Text section:
##############################
Although Richardson filed the EEOC charge in December 1992 and her federal lawsuit in January 1994, she was not discharged until January 1996. This two year gap is too wide to support the inference that she was terminated in retaliation for complaining about discrimination, and Richardson failed to adduce any other evidence to indicate that her discharge was the product of retaliatory animus. Nor did Richardson provide evidence that DOCS treated other employees in a dissimilar fashion.
Moreover, even assuming that a causal connection did exist, DOCS has offered a legitimate, nondiscriminatory reason for terminating her employment, i.e., Richardson’s undisputed failure to respond to DOCS’s legitimate demand that she provide written documentation supporting her absence. Because Richardson has not come forward with any evidence (other than her general claim of discrimination) that that reason was pretextual, the district court properly granted DOCS summary judgment on the constructive discharge retaliation claim. See, e. g., Holt v. KMI-Continental, 95 F.3d 123, 130 (2d Cir.1996) (affirming grant of summary judgment for defendant on retaliation claim where plaintiff failed to put forth any evidence, beyond her own personal belief, that the defendant’s articulated nondiscriminatory reason for employment action was pretextual).
##############################
Chart tasks with short answers:

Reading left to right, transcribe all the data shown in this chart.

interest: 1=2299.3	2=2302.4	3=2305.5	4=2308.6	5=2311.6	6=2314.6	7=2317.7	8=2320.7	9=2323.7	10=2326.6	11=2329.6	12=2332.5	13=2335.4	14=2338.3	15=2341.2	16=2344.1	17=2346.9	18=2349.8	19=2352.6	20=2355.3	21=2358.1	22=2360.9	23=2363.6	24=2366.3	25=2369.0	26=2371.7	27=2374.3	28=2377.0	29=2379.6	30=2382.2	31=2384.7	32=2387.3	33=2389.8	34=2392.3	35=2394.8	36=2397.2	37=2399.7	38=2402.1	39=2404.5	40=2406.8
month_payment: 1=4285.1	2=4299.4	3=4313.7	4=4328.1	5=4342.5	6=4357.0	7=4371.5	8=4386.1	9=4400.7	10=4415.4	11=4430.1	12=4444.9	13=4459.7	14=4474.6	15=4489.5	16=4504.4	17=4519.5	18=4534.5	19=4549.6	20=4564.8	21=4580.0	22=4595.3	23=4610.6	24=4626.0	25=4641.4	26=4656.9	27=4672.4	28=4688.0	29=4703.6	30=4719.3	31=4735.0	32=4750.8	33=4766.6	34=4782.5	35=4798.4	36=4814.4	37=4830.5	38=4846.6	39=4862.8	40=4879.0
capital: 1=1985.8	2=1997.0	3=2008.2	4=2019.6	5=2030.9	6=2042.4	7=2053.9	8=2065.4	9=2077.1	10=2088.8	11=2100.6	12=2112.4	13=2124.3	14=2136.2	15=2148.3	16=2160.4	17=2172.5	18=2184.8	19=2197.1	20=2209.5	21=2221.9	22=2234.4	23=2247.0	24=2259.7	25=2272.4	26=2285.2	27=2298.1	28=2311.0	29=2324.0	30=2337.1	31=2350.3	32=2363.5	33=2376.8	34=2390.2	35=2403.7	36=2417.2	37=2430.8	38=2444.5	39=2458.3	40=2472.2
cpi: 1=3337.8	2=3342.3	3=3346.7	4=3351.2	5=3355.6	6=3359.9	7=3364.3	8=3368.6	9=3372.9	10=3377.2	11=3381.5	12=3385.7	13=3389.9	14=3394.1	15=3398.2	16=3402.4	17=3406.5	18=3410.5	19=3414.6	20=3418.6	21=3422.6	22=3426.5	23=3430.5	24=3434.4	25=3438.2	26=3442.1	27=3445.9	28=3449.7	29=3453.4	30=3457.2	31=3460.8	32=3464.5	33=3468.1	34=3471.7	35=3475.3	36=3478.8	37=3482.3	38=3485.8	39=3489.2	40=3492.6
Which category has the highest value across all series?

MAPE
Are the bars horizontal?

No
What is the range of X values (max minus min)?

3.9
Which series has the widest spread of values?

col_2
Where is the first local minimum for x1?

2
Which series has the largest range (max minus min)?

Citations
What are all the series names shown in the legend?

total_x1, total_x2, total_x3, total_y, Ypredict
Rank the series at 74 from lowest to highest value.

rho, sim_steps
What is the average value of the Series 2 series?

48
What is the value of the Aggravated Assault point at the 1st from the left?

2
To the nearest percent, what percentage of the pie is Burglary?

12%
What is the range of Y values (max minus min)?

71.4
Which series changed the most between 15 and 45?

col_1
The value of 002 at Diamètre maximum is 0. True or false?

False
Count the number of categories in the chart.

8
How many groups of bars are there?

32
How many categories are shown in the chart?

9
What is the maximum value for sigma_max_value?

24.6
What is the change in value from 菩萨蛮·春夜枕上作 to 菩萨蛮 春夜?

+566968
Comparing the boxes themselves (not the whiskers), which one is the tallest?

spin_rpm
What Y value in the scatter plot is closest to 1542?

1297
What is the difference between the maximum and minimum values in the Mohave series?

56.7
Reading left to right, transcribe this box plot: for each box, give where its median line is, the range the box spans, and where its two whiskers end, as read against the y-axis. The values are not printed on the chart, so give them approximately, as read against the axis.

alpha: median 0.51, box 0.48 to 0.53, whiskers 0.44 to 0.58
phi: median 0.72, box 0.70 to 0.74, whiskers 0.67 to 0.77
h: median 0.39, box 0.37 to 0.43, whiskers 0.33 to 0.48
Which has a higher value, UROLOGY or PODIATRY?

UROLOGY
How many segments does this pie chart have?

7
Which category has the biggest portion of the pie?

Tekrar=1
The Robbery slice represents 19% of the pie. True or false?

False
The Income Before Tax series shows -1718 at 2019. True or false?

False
##############################
What this exercise asks:
1. List every month-and-year date that appears in the text on Richardson's retaliation claim.
2. Using the text on Richardson's retaliation claim, decide whether each statement agrees with it, and back each yes or no with the deciding words quoted from the text. (a) Richardson was discharged in January 1996. (b) DOCS said it ended her employment because of poor job performance. (c) The district court denied DOCS summary judgment on the constructive discharge retaliation claim.
3. Write out the text on Richardson's retaliation claim from "Although Richardson filed" up to and including "a dissimilar fashion.".

Solution set:
1. December 1992, January 1994, January 1996

2.
(a) Yes: "she was not discharged until January 1996"
(b) No: "Richardson’s undisputed failure to respond to DOCS’s legitimate demand that she provide written documentation supporting her absence"
(c) No: "the district court properly granted DOCS summary judgment on the constructive discharge retaliation claim"

3.
Although Richardson filed the EEOC charge in December 1992 and her federal lawsuit in January 1994, she was not discharged until January 1996. This two year gap is too wide to support the inference that she was terminated in retaliation for complaining about discrimination, and Richardson failed to adduce any other evidence to indicate that her discharge was the product of retaliatory animus. Nor did Richardson provide evidence that DOCS treated other employees in a dissimilar fashion.